J.H. : Pour Thermocity, axé sur la chaleur en ville, nous avons surtout ouvert l’accès à notre coffre de données, le projet avance vite et bien. Pour Sat4BDNB, nous sommes directement porteur de projet pour compléter notre nouvelle Base de Données Nationale du Bâtiment. Nous l’avons construite en récupérant toutes les bases de données nationales existantes ayant trait au logement et à la construction, dont nous avons géolocalisé et regroupé les données autour d’identifiants de bâtiments uniques, ajoutant de l’IA pour compléter les données manquantes. Aujourd’hui cette base de données est le jumeau numérique du parc existant, soit 32 millions de logements. En croisant ces données avec des informations complémentaires venant de l’espace, Sat4BDNB va générer un outil majeur pour la stratégie de rénovation du parc existant.

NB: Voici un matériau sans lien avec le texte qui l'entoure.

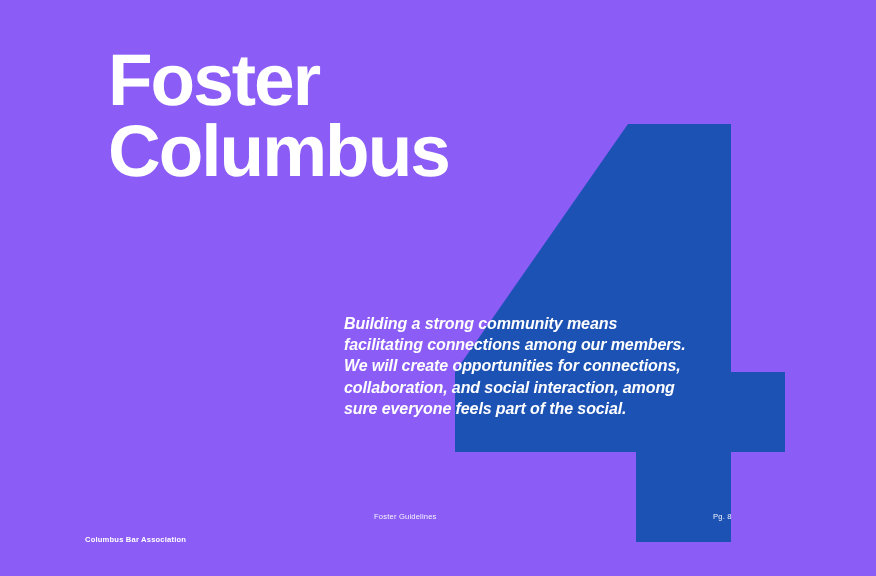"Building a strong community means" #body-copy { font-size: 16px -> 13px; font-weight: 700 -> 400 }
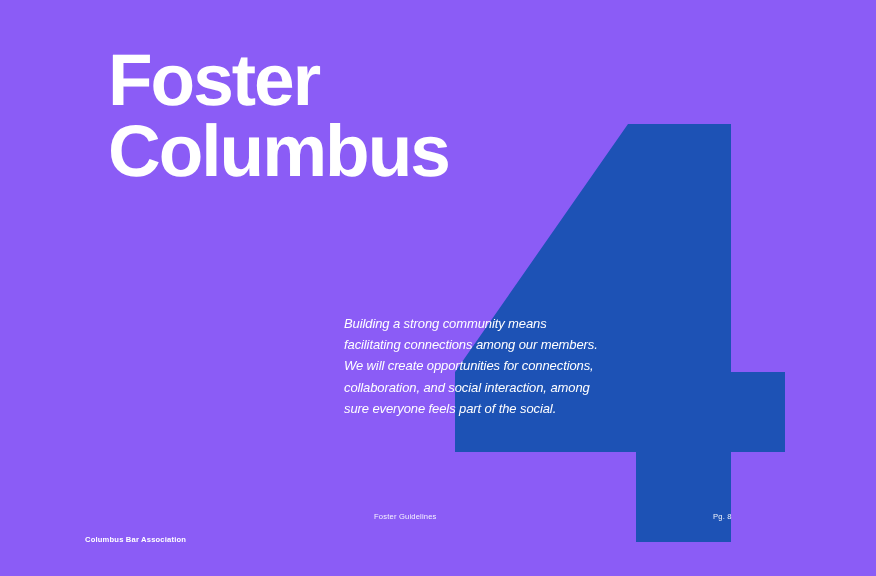"collaboration, and social interaction," span.bc-line { text: among -> making }
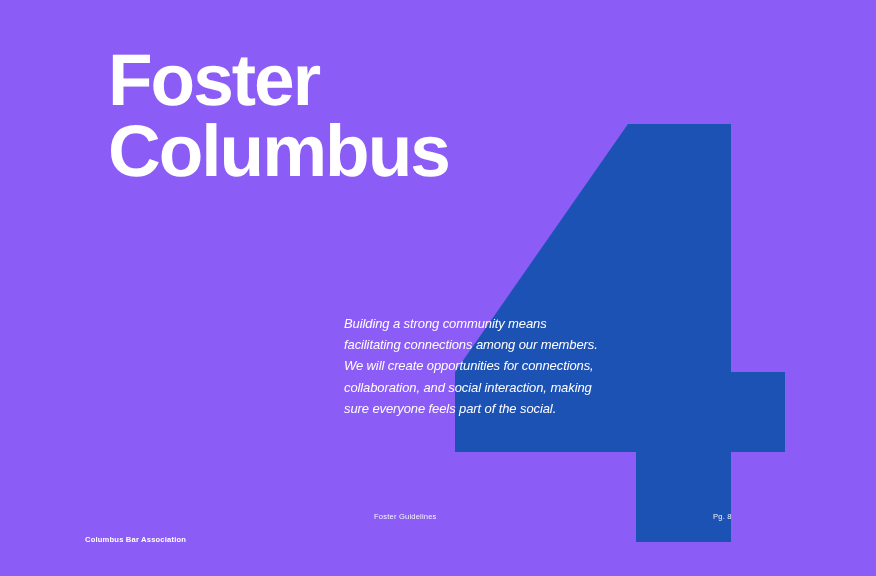"sure everyone feels part of" span.bc-line { text: social -> family }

Quel futur voyez-vous pour le SCO ?J.H. : Dans cette logique SCO où les acteurs de la recherche se fédèrent autour d’objectifs fondamentaux, nous observons que les choses vont plus vite, les résultats sont meilleurs. Je ne peux pas me prononcer sur l’avenir du SCO mais, compte-tenu du temps qui nous reste pour agir, j’appelle de tous mes vœux à soutenir le développement de tels projets, qui apportent des briques élémentaires très utiles à tous les acteurs en combat contre le changement climatique.

 

----------

Entreprise publique au service de ses clients et de l’intérêt général, le Centre Scientifique et Technique du Bâtiment CSTB a pour ambition d’imaginer les bâtiments et la ville de demain, en accompagnant et sécurisant les projets de construction et de rénovation durable, pour améliorer la qualité de vie de leurs usagers en anticipant les effets du réchauffement climatique.

Il exerce pour cela 5 activités clés : la recherche et expertise, l’évaluation, les essais, la certification et la diffusion des connaissances. Il répond ainsi à 3 missions principales au service des acteurs de la construction et de l’intérêt général : créer des connaissances et les partager, accompagner l’innovation, sécuriser et favoriser la performance.